When music aficionado Pablo Tariman and I, as his assistant, embarked on the classical music education series billed as Intimate Concerts at Kiss the Cook Gourmet Restaurant, Jingjing was there with her gang called "Six and the City." Their presence at the initial concert of pianist Oliver Salonga helped to raise funds for the halfway house maintained for Aeta schoolchildren in Barangay Bayan-bayanan, Dinalupihan, Bataan, a project of former Audit Commissioner Evelyn San Buenaventura.


We saw Jingjing again, her son and another group at another intimate concert fund-raiser at the same venue, this time for the legal fees and other needs of Pablo's son-in-law, political prisoner Ericson Acosta, who was thrown in a Samar jail with trumped-up charges.


Another occasion, a recent one, when Jingjing responded to an SOS was when I referred film director Martin Masadao, also of Baguio City, to her. He and I asked her if she could request Seair to provide two seats for an under-aged member of the cast of Anac Ti Pating and a guardian, his lola, for a flight to and from Davao City.


This was in November of 2012 when the Sineng Pambansa awarding ceremonies were held in the southern city. Jingjing moved quickly to grant the request, and the boy, Raynon Ladia, went on to win the Best Actor trophy  and the film, the Grand Jury Prize.


When a gift is freely given, the returns are plentiful.
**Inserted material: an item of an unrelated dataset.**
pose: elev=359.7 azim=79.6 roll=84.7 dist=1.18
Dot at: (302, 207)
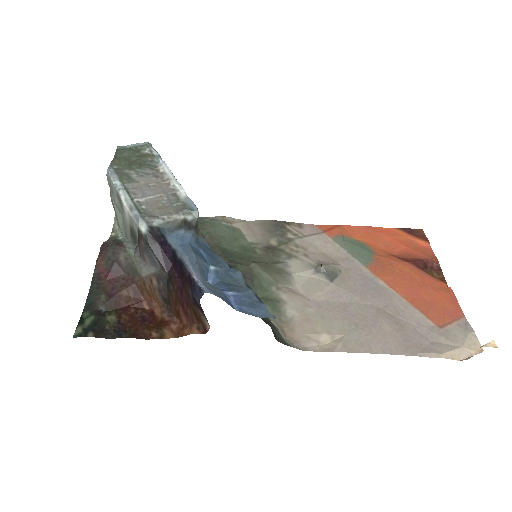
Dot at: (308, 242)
I predict that Jingjing's 60th year in this world and the additional grace years that will follow will be a time of great harvest not only in terms of material wealth (Who wants that alone? Not the Jingjing I know, I'm certain of that). Only someone like her whose faith in God is unwavering and who infects others with this faith deserves a period of grace such as this one tonight.


Thank you, Jingjing, for being a blessing to others.


--Babeth Lolarga


This piece serves as the blogger's testimonial to Ms. Elena "Jingjing" Romero of Stratos Inc. who is celebrating her 60th birthday tonight somewhere in Filinvest 2, Quezon City.